How this is calculated
Every number above uses two facts: a U-100 syringe holds 100 units per millilitre, and concentration equals powder mass divided by diluent volume. The diluent type appears nowhere in that arithmetic, which is the whole point — choosing bacteriostatic or sterile water is a storage-and-safety decision, not a dosing one. The benzyl alcohol figures are simply 9 mg/mL multiplied by the draw volume. This is an educational maths tool, not medical advice; your prescriber and the product label set your actual dose, diluent, and schedule.
Can I use sterile water instead of bacteriostatic water to mix a peptide?
The reconstitution maths is identical, so the dose and units are unchanged. The trade-off is preservation: with sterile water there is no benzyl alcohol to suppress microbial growth, so the solution is meant for single use rather than repeated draws over weeks. Follow the drug manufacturer's diluent instructions.
Does bacteriostatic water change my syringe units?

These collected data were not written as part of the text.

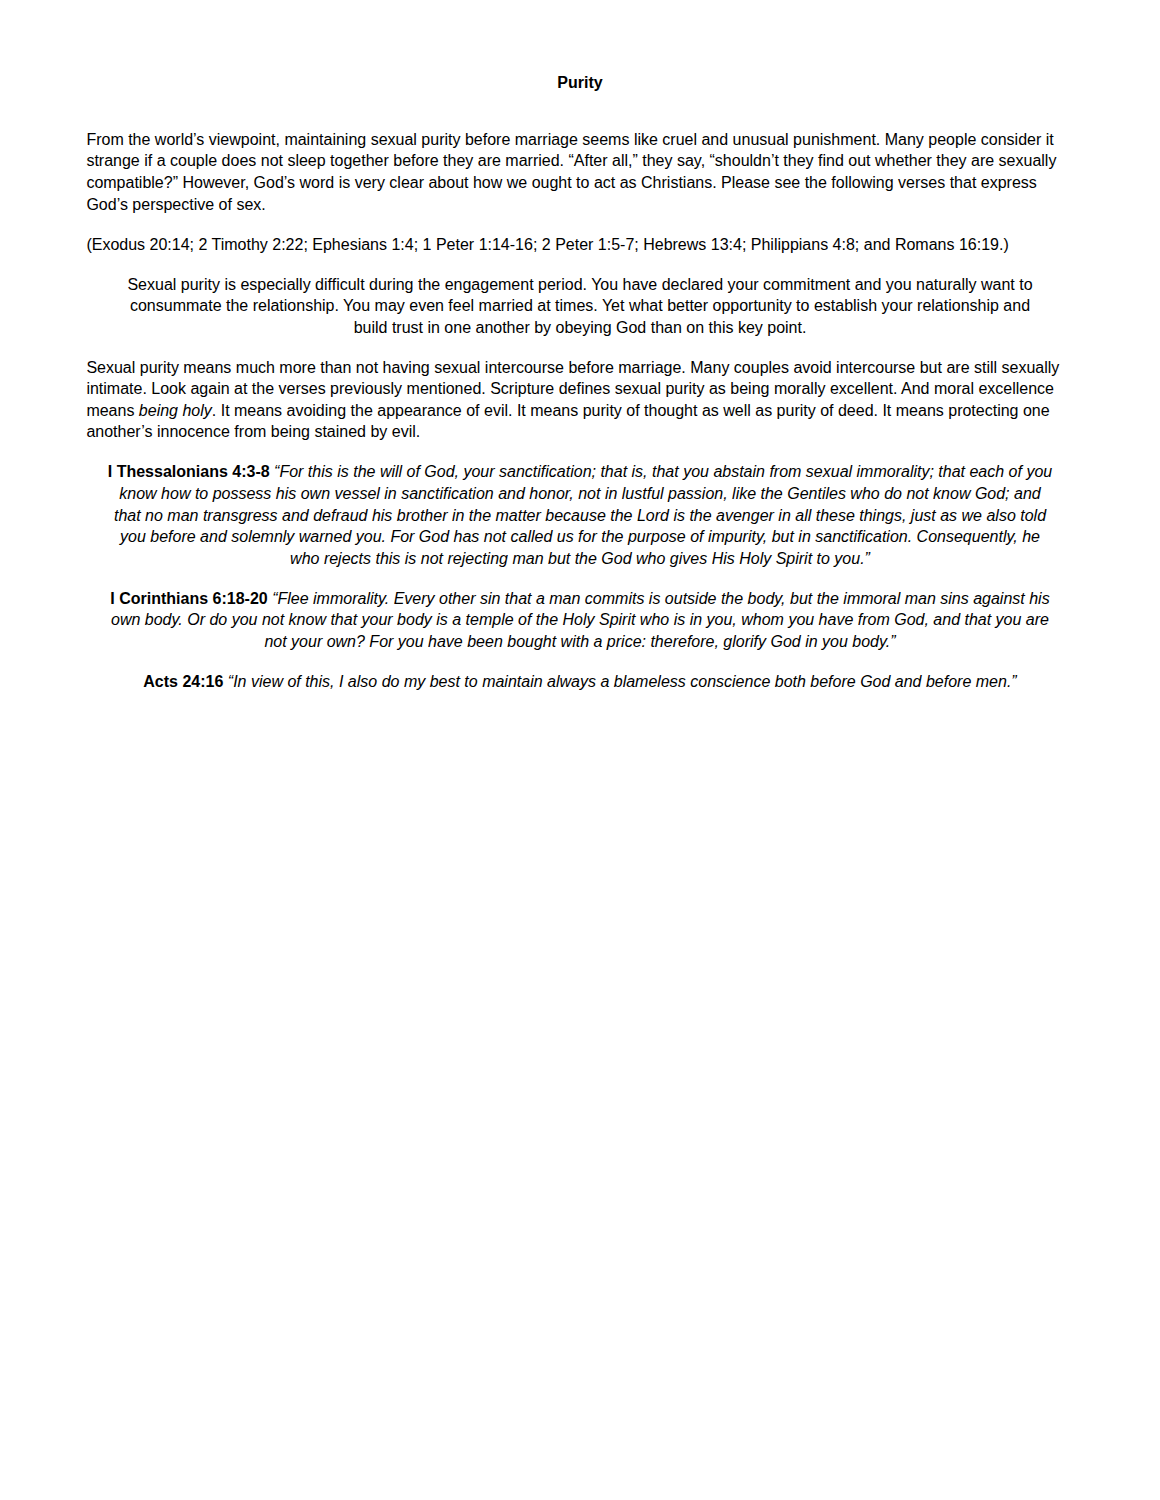Purity
From the world’s viewpoint, maintaining sexual purity before marriage seems like cruel and unusual punishment. Many people consider it strange if a couple does not sleep together before they are married. “After all,” they say, “shouldn’t they find out whether they are sexually compatible?” However, God’s word is very clear about how we ought to act as Christians. Please see the following verses that express God’s perspective of sex.
(Exodus 20:14; 2 Timothy 2:22; Ephesians 1:4; 1 Peter 1:14-16; 2 Peter 1:5-7; Hebrews 13:4; Philippians 4:8; and Romans 16:19.)
Sexual purity is especially difficult during the engagement period. You have declared your commitment and you naturally want to consummate the relationship. You may even feel married at times. Yet what better opportunity to establish your relationship and build trust in one another by obeying God than on this key point.
Sexual purity means much more than not having sexual intercourse before marriage. Many couples avoid intercourse but are still sexually intimate. Look again at the verses previously mentioned. Scripture defines sexual purity as being morally excellent. And moral excellence means being holy. It means avoiding the appearance of evil. It means purity of thought as well as purity of deed. It means protecting one another’s innocence from being stained by evil.
I Thessalonians 4:3-8 “For this is the will of God, your sanctification; that is, that you abstain from sexual immorality; that each of you know how to possess his own vessel in sanctification and honor, not in lustful passion, like the Gentiles who do not know God; and that no man transgress and defraud his brother in the matter because the Lord is the avenger in all these things, just as we also told you before and solemnly warned you. For God has not called us for the purpose of impurity, but in sanctification. Consequently, he who rejects this is not rejecting man but the God who gives His Holy Spirit to you.”
I Corinthians 6:18-20 “Flee immorality. Every other sin that a man commits is outside the body, but the immoral man sins against his own body. Or do you not know that your body is a temple of the Holy Spirit who is in you, whom you have from God, and that you are not your own? For you have been bought with a price: therefore, glorify God in you body.”
Acts 24:16 “In view of this, I also do my best to maintain always a blameless conscience both before God and before men.”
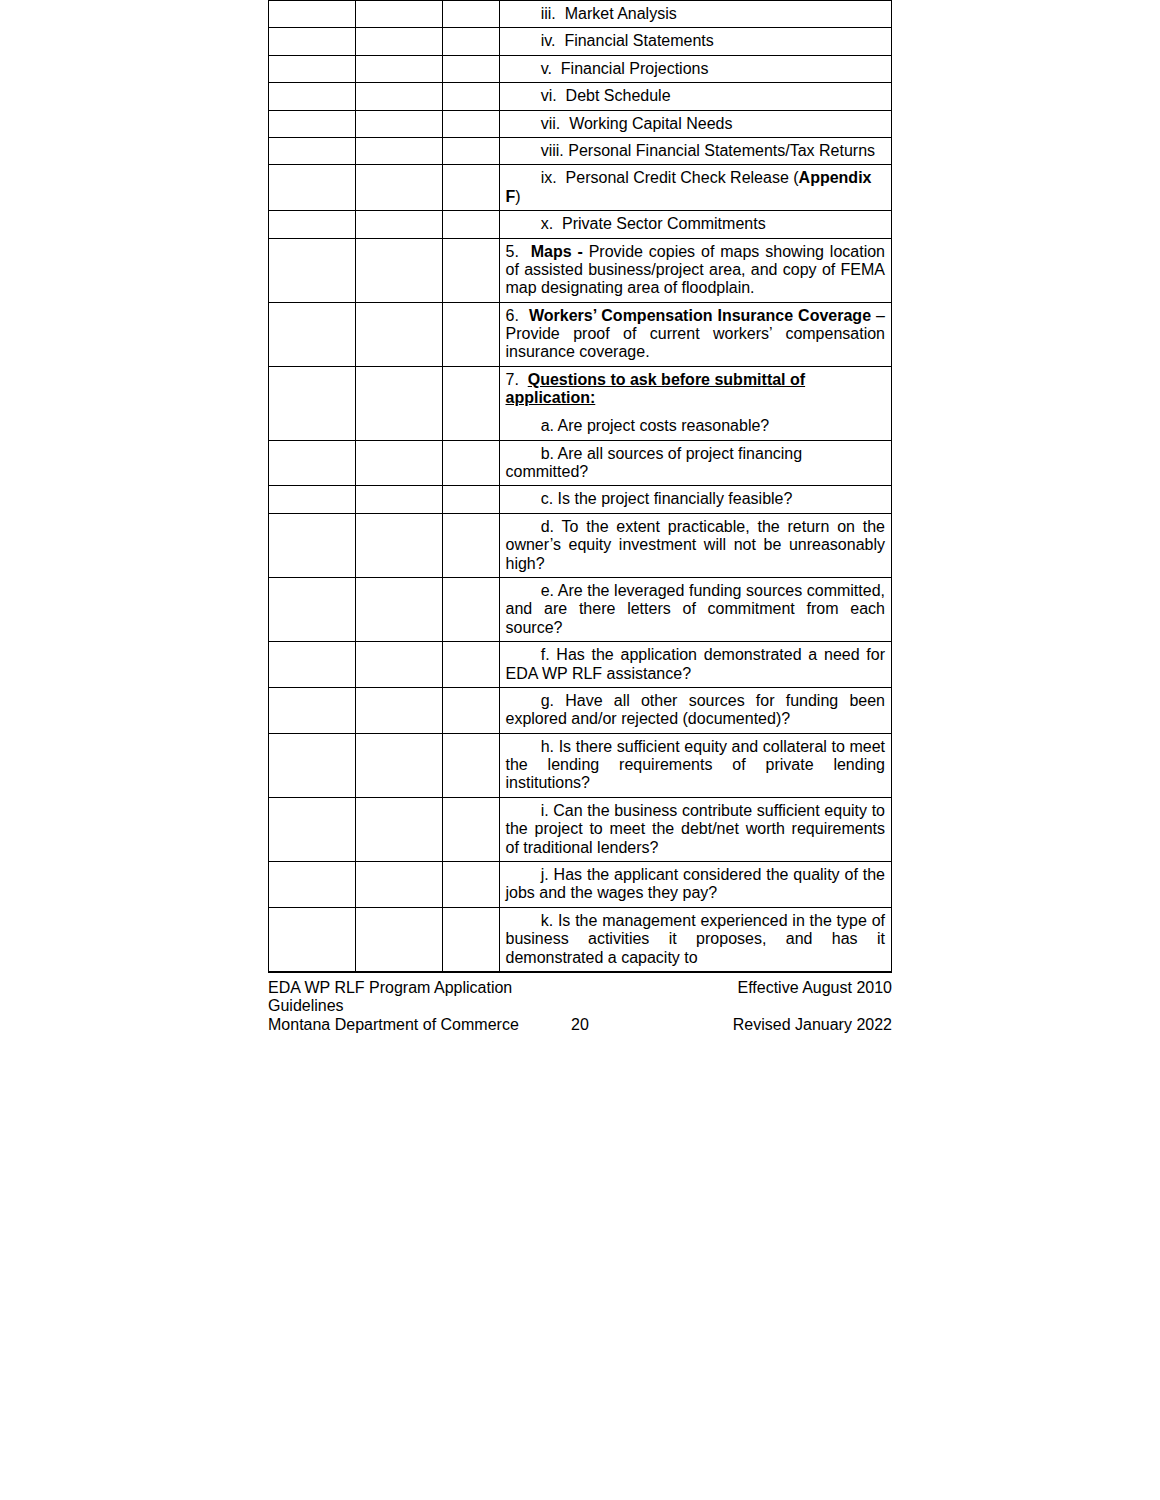| | | | iii. Market Analysis |
| | | | iv. Financial Statements |
| | | | v. Financial Projections |
| | | | vi. Debt Schedule |
| | | | vii. Working Capital Needs |
| | | | viii. Personal Financial Statements/Tax Returns |
| | | | ix. Personal Credit Check Release ( Appendix F ) |
| | | | x. Private Sector Commitments |
| | | | 5. Maps - Provide copies of maps showing location of assisted business/project area, and copy of FEMA map designating area of floodplain. |
| | | | 6. Workers’ Compensation Insurance Coverage – Provide proof of current workers’ compensation insurance coverage. |
| | | | 7. Questions to ask before submittal of application: a. Are project costs reasonable? |
| | | | b. Are all sources of project financing committed? |
| | | | c. Is the project financially feasible? |
| | | | d. To the extent practicable, the return on the owner’s equity investment will not be unreasonably high? |
| | | | e. Are the leveraged funding sources committed, and are there letters of commitment from each source? |
| | | | f. Has the application demonstrated a need for EDA WP RLF assistance? |
| | | | g. Have all other sources for funding been explored and/or rejected (documented)? |
| | | | h. Is there sufficient equity and collateral to meet the lending requirements of private lending institutions? |
| | | | i. Can the business contribute sufficient equity to the project to meet the debt/net worth requirements of traditional lenders? |
| | | | j. Has the applicant considered the quality of the jobs and the wages they pay? |
| | | | k. Is the management experienced in the type of business activities it proposes, and has it demonstrated a capacity to |
EDA WP RLF Program Application Guidelines
Effective August 2010
Montana Department of Commerce
20
Revised January 2022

No. Units depend only on the vial strength and the volume of diluent you add, never on whether that diluent is bacteriostatic or sterile water. A 5 mg vial in 2 mL is 2.5 mg/mL either way.
Why can't bacteriostatic water be used in newborns?
It contains benzyl alcohol, which neonates cannot metabolise efficiently. High cumulative exposure has caused fatal "gasping syndrome" in premature infants, so labels prohibit benzyl alcohol-containing solutions in this group.
How long does an opened bacteriostatic water vial last?
Manufacturer guidance commonly cites about 28 days once punctured, stored as directed. Sterile water has no preservative, so it is intended to be used promptly and discarded rather than stored.
Sources
- Bacteriostatic Water for Injection, USP (0.9%/1.1% benzyl alcohol, multiple-dose) — DailyMed / FDA label
- Sterile Water for Injection, USP (no bacteriostat, single-dose, IV/IM/SC) — DailyMed / FDA label
- Gershanik J, et al. The gasping syndrome and benzyl alcohol poisoning (N Engl J Med 1982)
- Lovejoy FH. Fatal benzyl alcohol poisoning in neonatal intensive care units (Am J Dis Child 1982)
- McCloskey SE, et al. Toxicity of benzyl alcohol in adult and neonatal mice (J Pharm Sci 1986)
- Vega NM, et al. Pentanol and benzyl alcohol attack bacterial surface structures differently (Appl Environ Microbiol 2016)
- Strube YNJ, et al. Bacteriostatic preserved saline for pain-free periocular injections: review (Eye 2022)
This guide is for general educational purposes only and does not constitute medical advice. Always follow your prescriber’s specific instructions and consult a qualified clinician before changing any protocol.